━━━━━ Source material
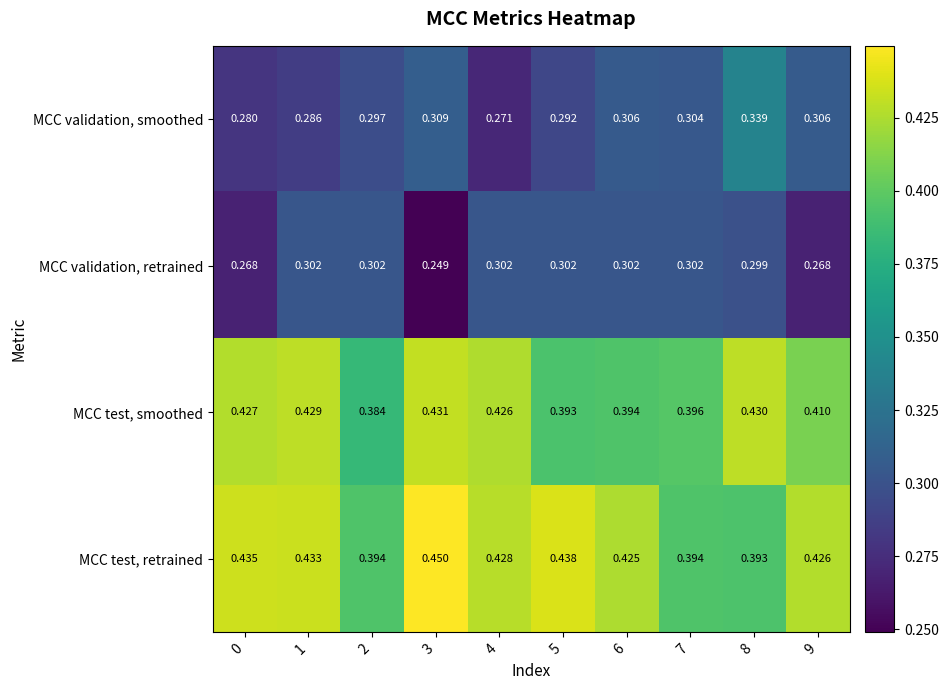

Rank the series by their maximum value, from highest to lowest.

MCC test, retrained, MCC test, smoothed, MCC validation, smoothed, MCC validation, retrained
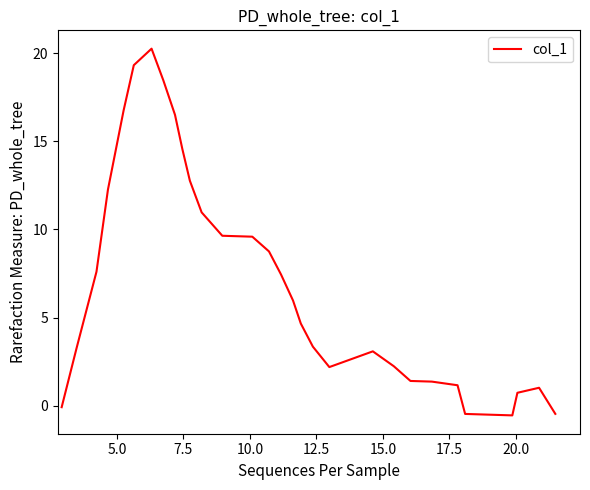

What is the greatest value displayed?

20.3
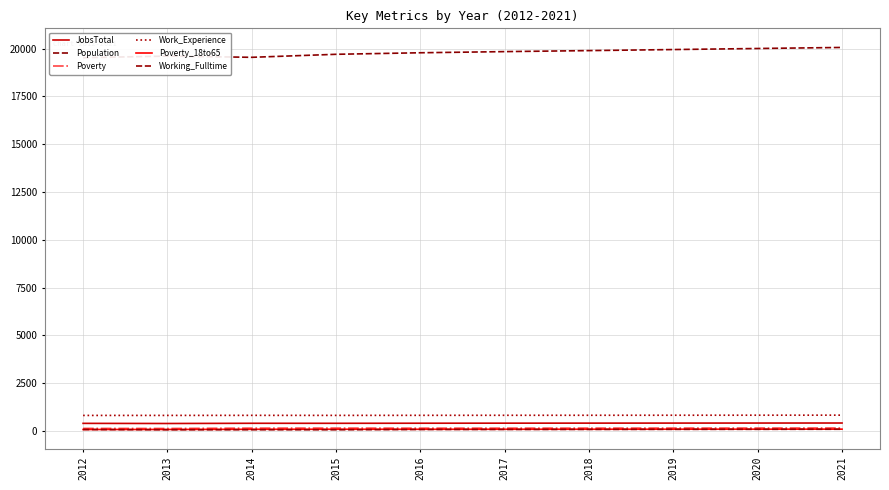

At which category does the chart reach its minimum across all series?

2013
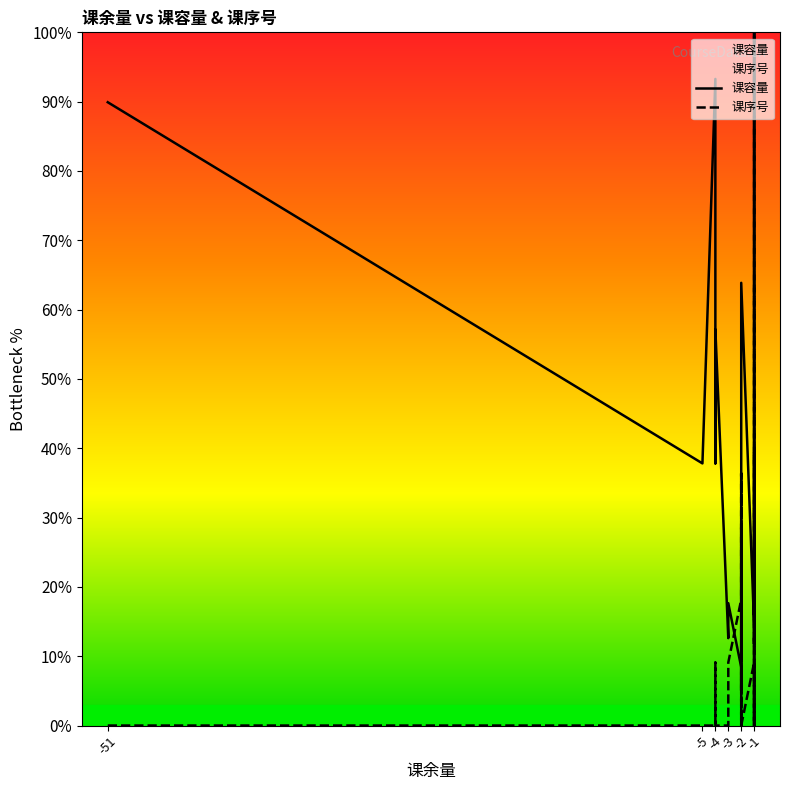

Which series has the widest spread of values?

课容量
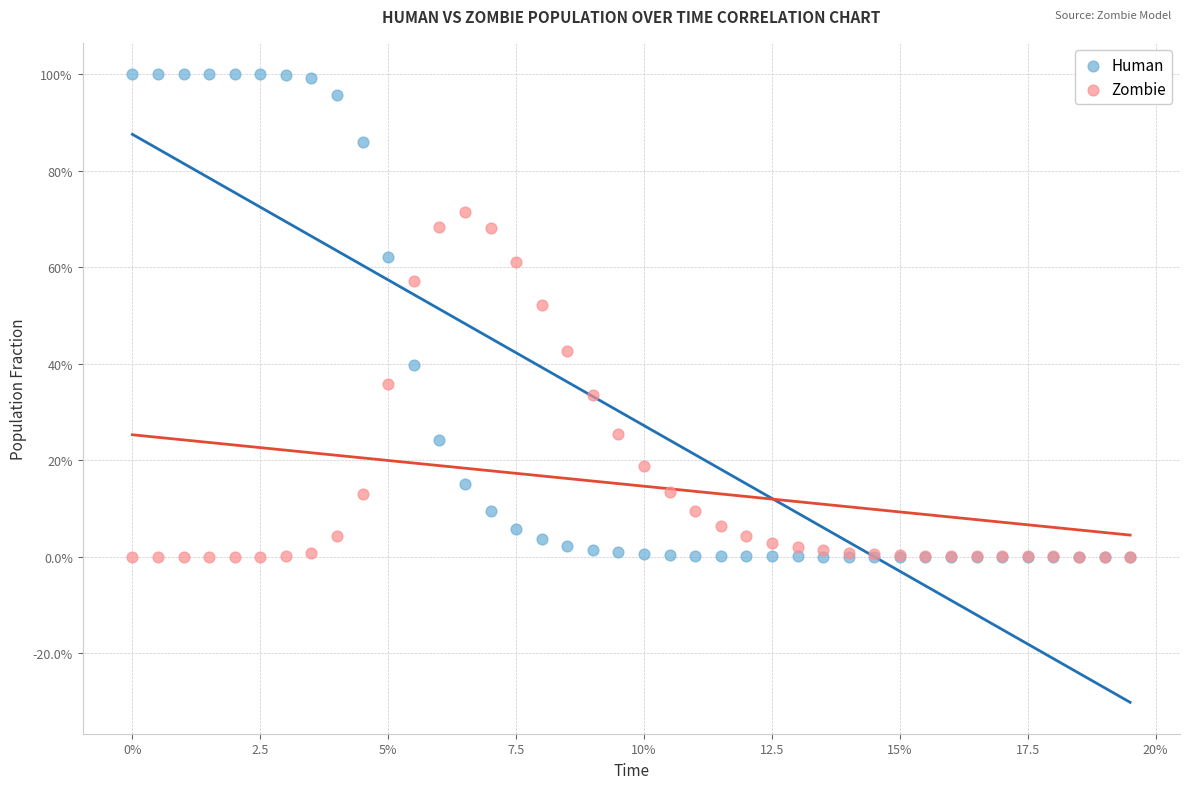

What are all the series names shown in the legend?

Human, Zombie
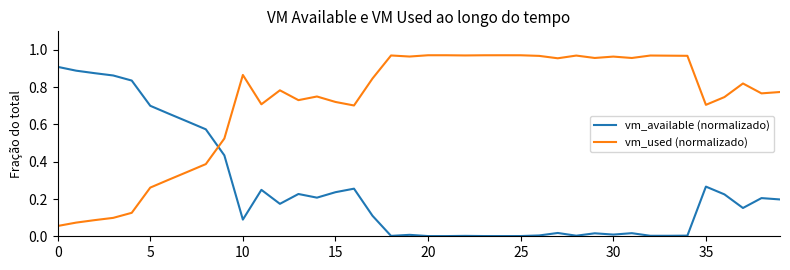

Rank the series by their maximum value, from lowest to highest.

vm_available (normalizado), vm_used (normalizado)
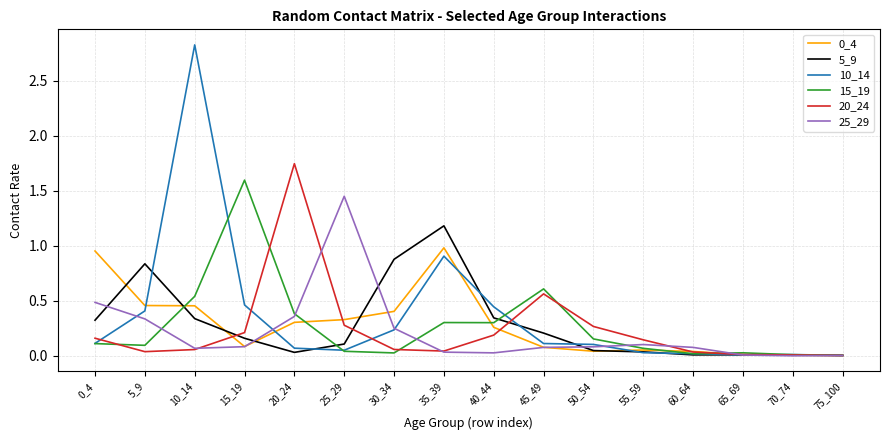

Which series has the widest spread of values?

10_14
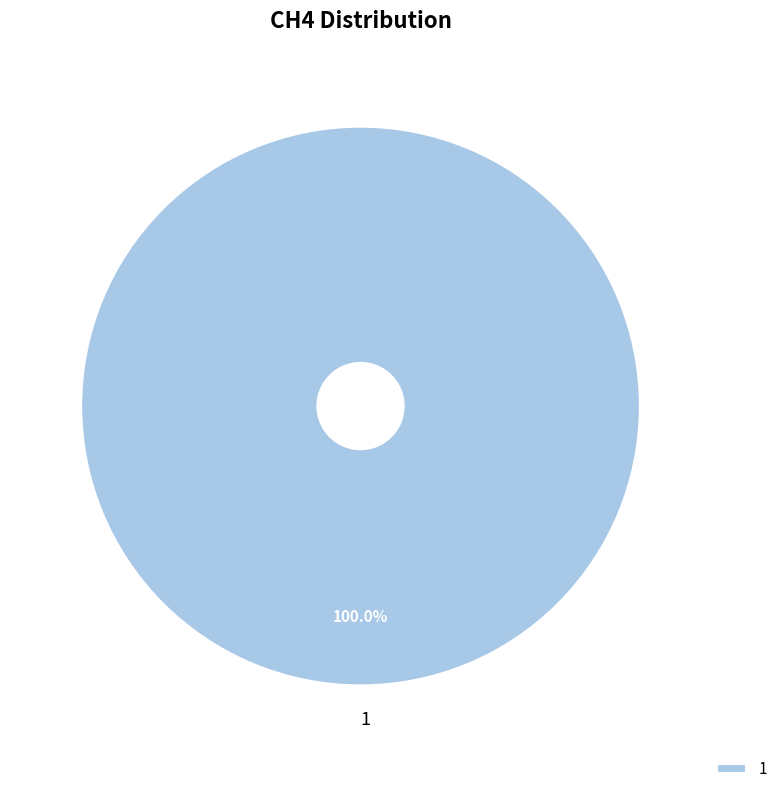

Is there any slice that represents more than half of the pie?

Yes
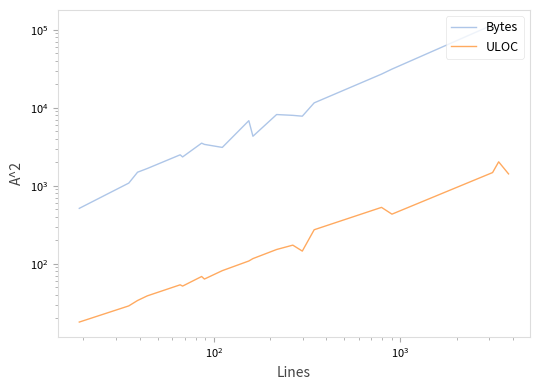

True or false: Bytes has more than 2 points higher than both neighbors.

True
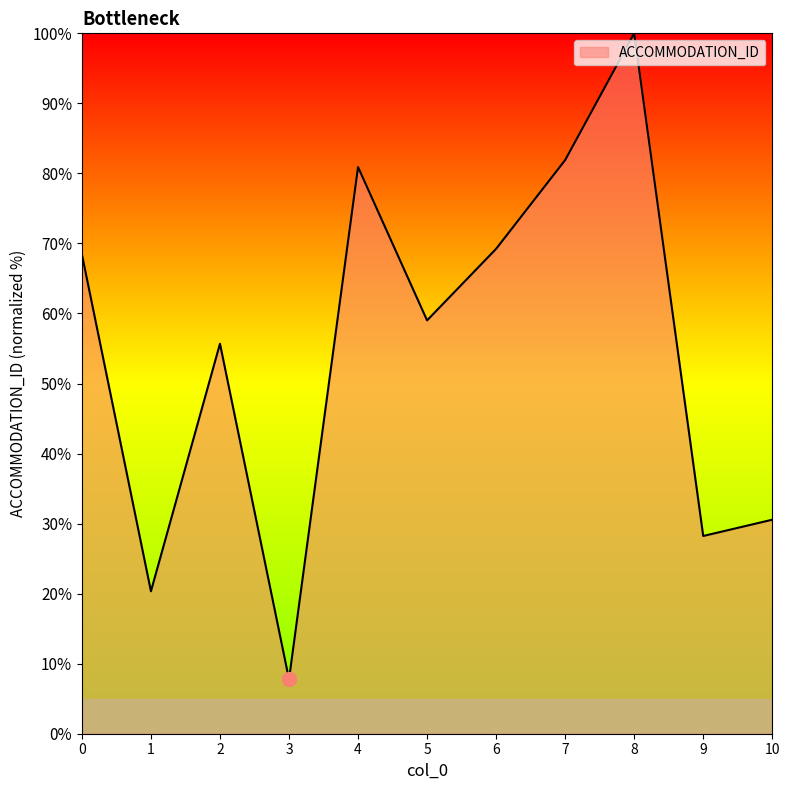

Between 6 and 8, which is larger?

8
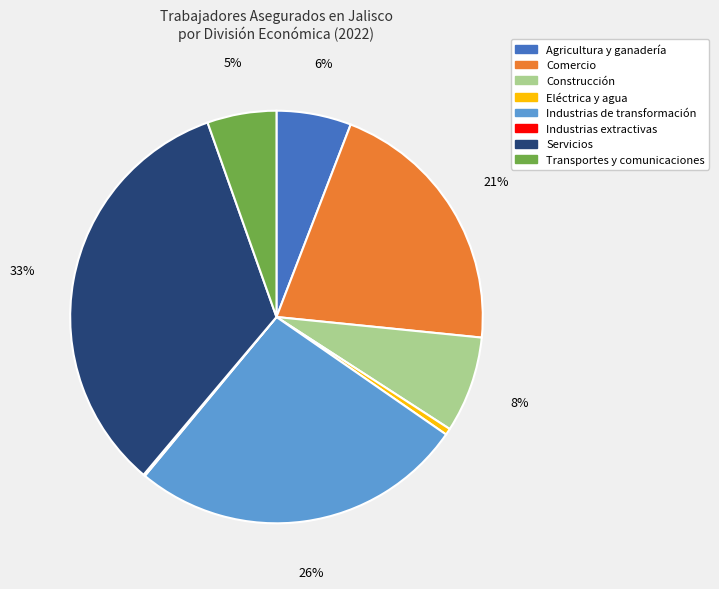

Between Construcción and Industrias de transformación, which is larger?

Industrias de transformación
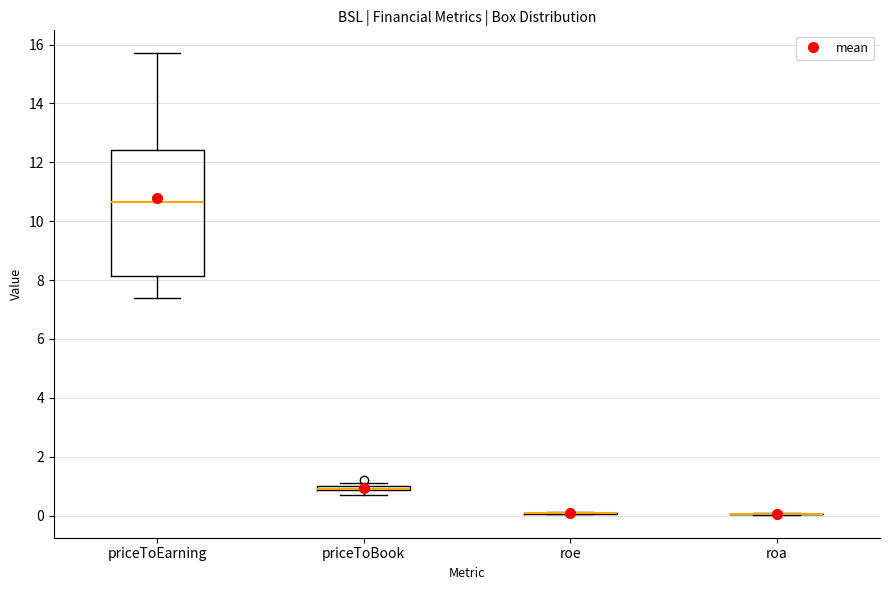

Which box is the tallest, from its lower edge to its upper edge?

priceToEarning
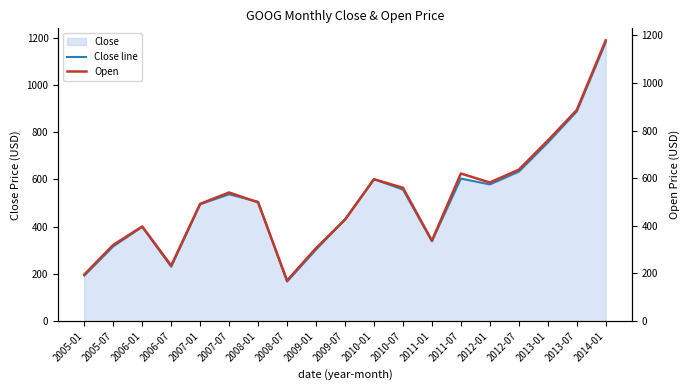

True or false: Close line and Open cross at least once.

True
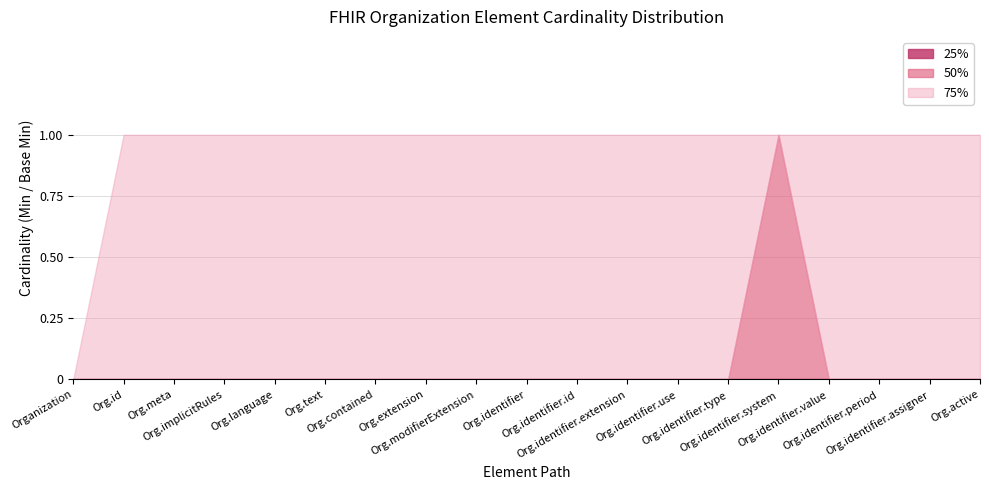

Rank the categories by 25% value from lowest to highest.

Organization, Organization.id, Organization.meta, Organization.implicitRules, Organization.language, Organization.text, Organization.contained, Organization.extension, Organization.modifierExtension, Organization.identifier, Organization.identifier.id, Organization.identifier.extension, Organization.identifier.use, Organization.identifier.type, Organization.identifier.system, Organization.identifier.value, Organization.identifier.period, Organization.identifier.assigner, Organization.active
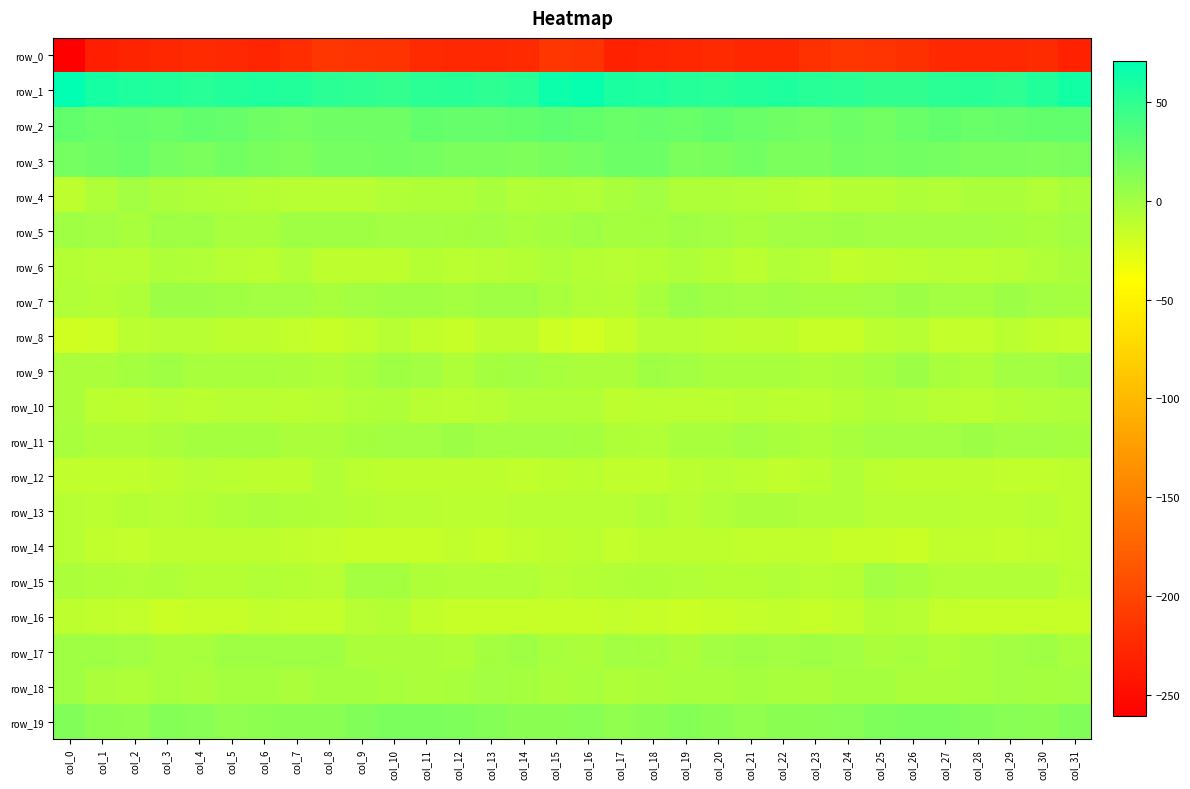

At which label is row_7 closest to -1?

col_28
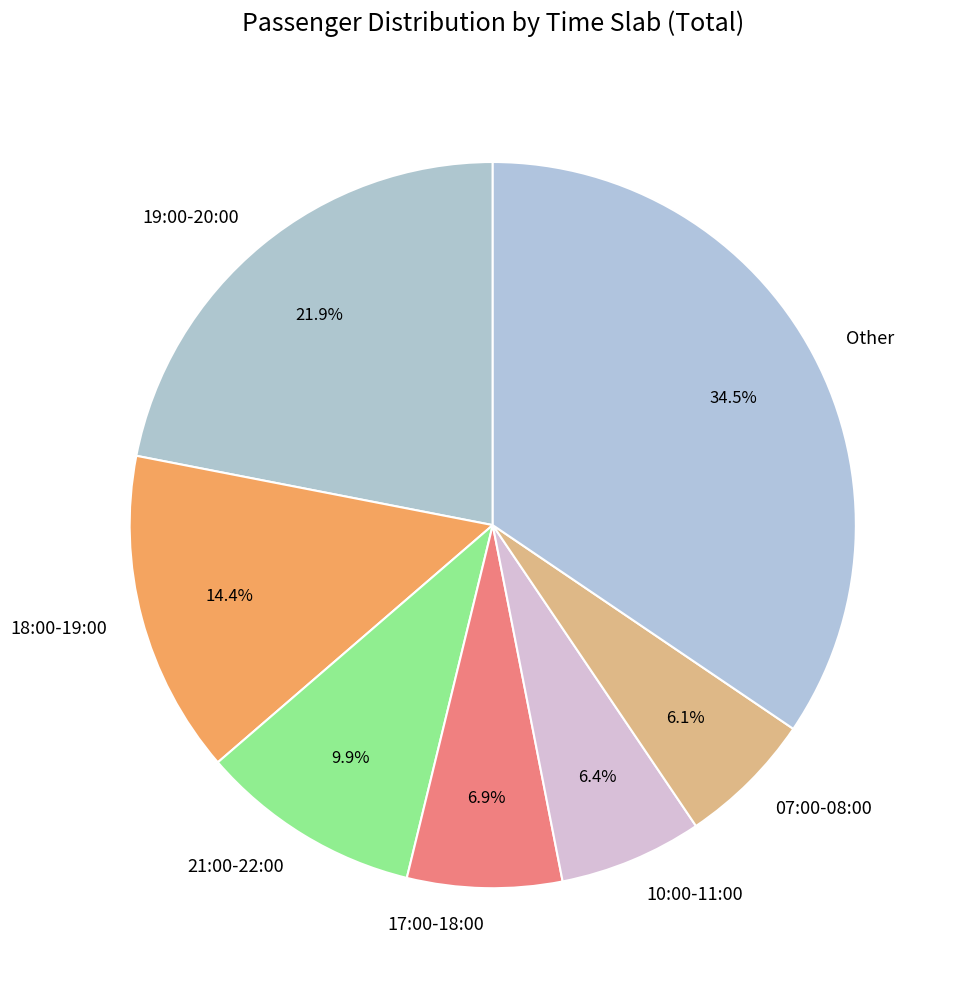

How much of the chart is everything except 18:00-19:00?

85.6%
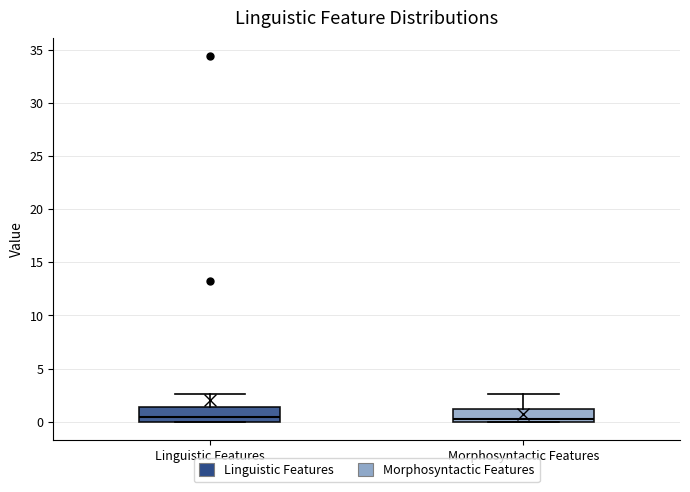

Reading left to right, read every box against the y-axis: the position of its median line, the range the box covers, and the ends of its whiskers. The values are not printed on the chart, so give them approximately, as read against the axis.

Linguistic Features: median 0.5, box 0.0 to 1.5, whiskers 0.0 to 2.5
Morphosyntactic Features: median 0.5, box 0.0 to 1.0, whiskers 0.0 to 2.5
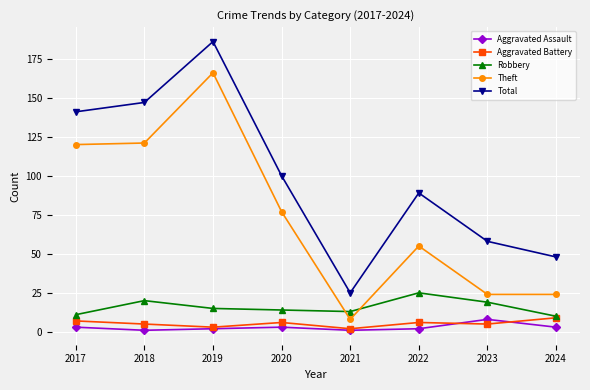

What is the lowest value of the Robbery series?

10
━━━━━━━━━━
Put the lines of the records above, from the line containing "At which label is row_7 closest to -1?" through the end of the records, both included, into a JSON list of strings with one string per line. Skip blank lines and leave out the pictures.

__Result of the task__.
[
  "At which label is row_7 closest to -1?",
  "col_28",
  "How much of the chart is everything except 18:00-19:00?",
  "85.6%",
  "Reading left to right, read every box against the y-axis: the position of its median line, the range the box covers, and the ends of its whiskers. The values are not printed on the chart, so give them approximately, as read against the axis.",
  "Linguistic Features: median 0.5, box 0.0 to 1.5, whiskers 0.0 to 2.5",
  "Morphosyntactic Features: median 0.5, box 0.0 to 1.0, whiskers 0.0 to 2.5",
  "What is the lowest value of the Robbery series?",
  "10"
]